A. THE TRANSACTIONS.
(i) At the Closing Date, PRPM will acquire eighty-nine and nine tenths
percent (89.9%) percent of the outstanding common shares of IFRS (the "Purchase
Shares") for an aggregate purchase price (the "Purchase Price") of Two Hundred
Thousand Dollars ($200,000). The Purchase Price shall consist of a cash payment
of Thirty Thousand Dollars ($30,000) at the Closing Date and a promissory note
(the "Note") for One Hundred Seventy Thousand Dollars ($170,000). The Note shall
be payable in twelve equal monthly instalments of $14,166.66 commencing ninety
(90) days after the Closing Date, shall not bear interest if paid when due, and
shall be secured by the Purchase Shares (subject to release of 600,000 of the
Purchase Shares upon timely receipt of the first of the twelve equal monthly,
300,000 of the Purchase Shares upon timely receipt of each of the second through
eleventh of the twelve equally monthly instalments, and the balance of the
Purchase Shares upon the timely receipt of the twelfth of the twelve equal
monthly instalments). Based on the currently outstanding common stock of IFRS of
1,167,279 Shares, the number of Purchase Shares is expected to be 11,557,217
shares. In the event that an instalment of the Note is not paid when due, which
non-payment is not cured within five (5) business days after written notice
thereof, the balance of the Note and the Purchase Shares remaining in escrow
shall be transferred to Gary Ball
(ii) Immediately after the issuance of the Purchase Shares by IFRS at the
Closing Date, IFRS will acquire all of the outstanding common shares of FS (the
"FS Acquisition") in exchange for 3,000,000 shares of common stock of IFRS (the
"Acquisition Shares"). IFRS shall own 100% of the equity of FS immediately after
the FS Acquisition. The Acquisition Shares shall be valued at Fifty Cents
($0.50) per share.
(iii) At the Closing, (1) all IFRS corporate records, board minutes, bank
records and bank accounts will be transferred to PRPM, (2) all Directors and
officers of IFRS shall resign, and (3) William Wright will be appointed
Chairman, President and CEO of IFRS.
(iv) Immediately following the closing of the FS Acquisition, PRPM shall
transfer the Purchase Shares and the Note to William Wright in exchange for Mr.
Wright's assumption of the Note, which assumption shall include a full release
of PRPM's obligations by IFRS. William Wright will be solely responsible for
payment of the Note.
(v) Prior to the Closing Date, IFRS will incorporate a subsidiary ("IFRS
Sub") and will on the Closing Date transfer all of its assets (including the
Purchase Price) to IFRS Sub. IFRS Sub will assume all of the liabilities of IFRS
as of the Closing Date and will agree to indemnify IFRS against any liabilities
existing on the Closing Date or arising from the business of IFRS Sub. IFRS Sub
shall be managed solely by Gary Ball until either of the events specified in
A(iii) below occurs.
(vi) Gary Ball shall be solely responsible for managing IFRS Sub, and shall
receive in consideration for his management services such cash management fee
from IFRS Sub or right to purchase shares of IFRS Sub as the Board of Directors
of IFRS shall determine prior to the Closing.

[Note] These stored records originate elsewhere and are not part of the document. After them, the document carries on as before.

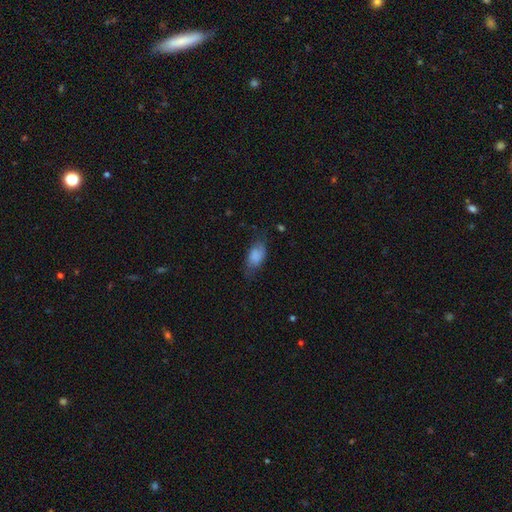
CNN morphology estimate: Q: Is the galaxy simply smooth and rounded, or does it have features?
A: smooth — 79%.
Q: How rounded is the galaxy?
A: in between — 90%.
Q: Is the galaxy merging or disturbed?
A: none — 56%.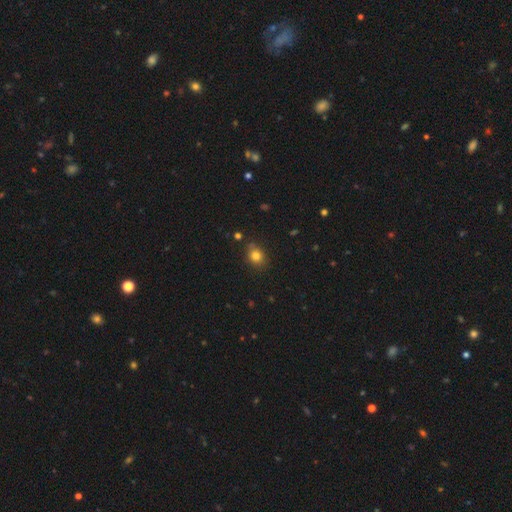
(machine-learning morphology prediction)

All expenses of IFRS Sub,
including the cost of the financial information provided by it to IFRS for
preparation of IFRS financial statements, shall be borne by IFRS Sub.

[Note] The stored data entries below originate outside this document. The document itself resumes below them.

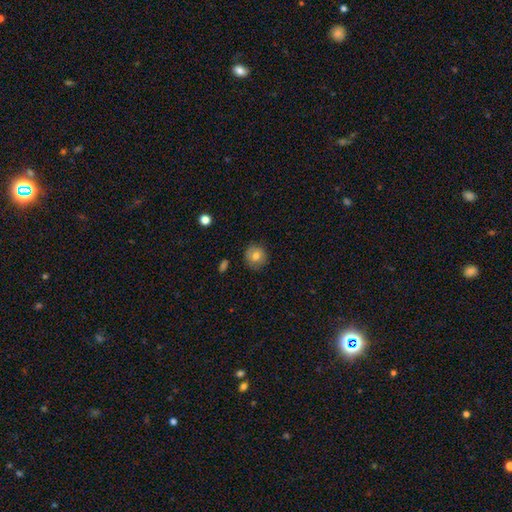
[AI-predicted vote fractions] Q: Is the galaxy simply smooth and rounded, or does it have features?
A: smooth — 78%.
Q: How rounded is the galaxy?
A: round — 91%.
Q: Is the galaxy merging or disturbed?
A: none — 87%.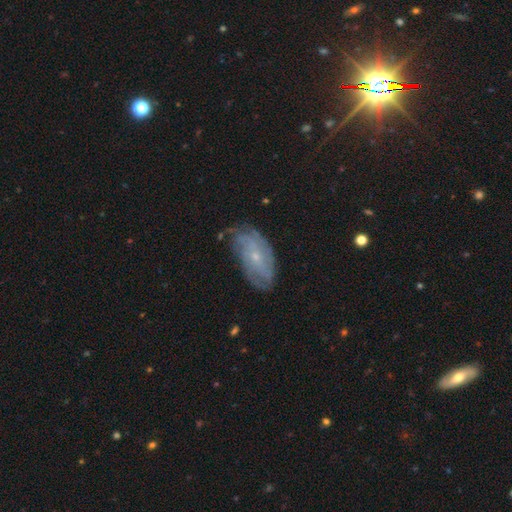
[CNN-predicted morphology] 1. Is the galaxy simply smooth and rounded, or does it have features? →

(vii) IFRS will, at the sole expense of IFRS Sub and upon the written
election of Gary Ball delivered within twelve (12) months after the Closing
Date, either (1) distribute 100% of the outstanding stock of IFRS Sub to the
then-holders of Common Stock of IFRS other than (a) holders of the Purchase
Shares or the Acquisition Shares) and (b) persons holding Common Stock of IFRS
issued after the Closing Date other than shares of Common Stock issued or
issuable to Gary Ball pursuant to A(v) above, (2) upon the sale of substantially
all of the assets of IFRS Sub to a third party, distribute the net proceeds
therefrom to the holders of Common Stock of IFRS who would have received shares
of IFRS Sub pursuant to clause (1) above, or (3) provided that the fair market
value of IFRS is then less than $1,000,000, sell IFRS Sub to Gary Ball for the
then-agreed fair market value of the IFRS Sub, subject to indemnification by
Gary Ball of IFRS for any liabilities of IFRS Sub.

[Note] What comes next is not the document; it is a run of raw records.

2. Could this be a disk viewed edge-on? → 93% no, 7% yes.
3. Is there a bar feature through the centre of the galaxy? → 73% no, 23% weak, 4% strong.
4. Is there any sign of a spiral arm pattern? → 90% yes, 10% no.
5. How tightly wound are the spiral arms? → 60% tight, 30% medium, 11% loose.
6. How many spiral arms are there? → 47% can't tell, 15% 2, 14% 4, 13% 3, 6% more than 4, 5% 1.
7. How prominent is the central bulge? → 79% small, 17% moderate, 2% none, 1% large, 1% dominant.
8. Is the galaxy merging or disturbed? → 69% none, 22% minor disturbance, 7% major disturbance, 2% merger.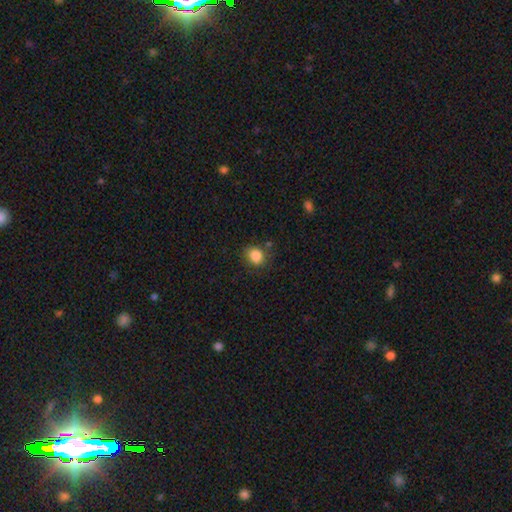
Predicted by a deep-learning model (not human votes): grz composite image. It shows a smooth galaxy with no disk features (85%) that is round (63%). Merging: none (76%).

B. TRANSACTION AGREEMENTS.
The Transaction Agreements shall include, contain or provide:
(i) CLOSING CONDITIONS. IFRS's and PRPM's respective obligations to
complete the Transactions shall be subject to the satisfaction of usual and
customary conditions (any of which is susceptible to waiver by the party
affected detrimentally), which shall include, without limitation, the following:
a. PRPM, IFRS, and (where applicable) William Wright shall have
executed mutually satisfactory Transaction Agreements
consistent with the terms set forth in this Letter of
Intent;
b. The Board of Directors of IFRS and Board of Directors and,
if required by applicable law, the stockholders of PRPM
shall have approved the transactions contemplated hereby. If
it is determined that approval of the stockholders of IFRS
is required to approve the transactions contemplated hereby,
IFRS shall have the right to terminate this Letter of
Intent.
c. Each of IFRS and PRPM shall have been satisfied with the
results of its review and investigation of the other's
business;
d. As of the Closing Date, IFRS shall have filed with the
Securities and Exchange Commission all periodic filings
required by the Securities Exchange Act to that date and
shall provide sufficiently documented books and records to
PRPM to allow subsequent filings to be prepared.
e. As of the Closing Date, there shall not be pending any
litigation to which IFRS or PRPM is a party and which is
reasonably likely to have a material adverse effect on the
businesses of IFRS or PRPM, as applicable, or the proposed
Transactions;
f. IFRS and PRPM shall have received all permits,
authorizations, regulatory approvals and third party
consents necessary for the consummation of the Closing of
the Transaction Agreements, and all applicable legal
requirements shall have been satisfied.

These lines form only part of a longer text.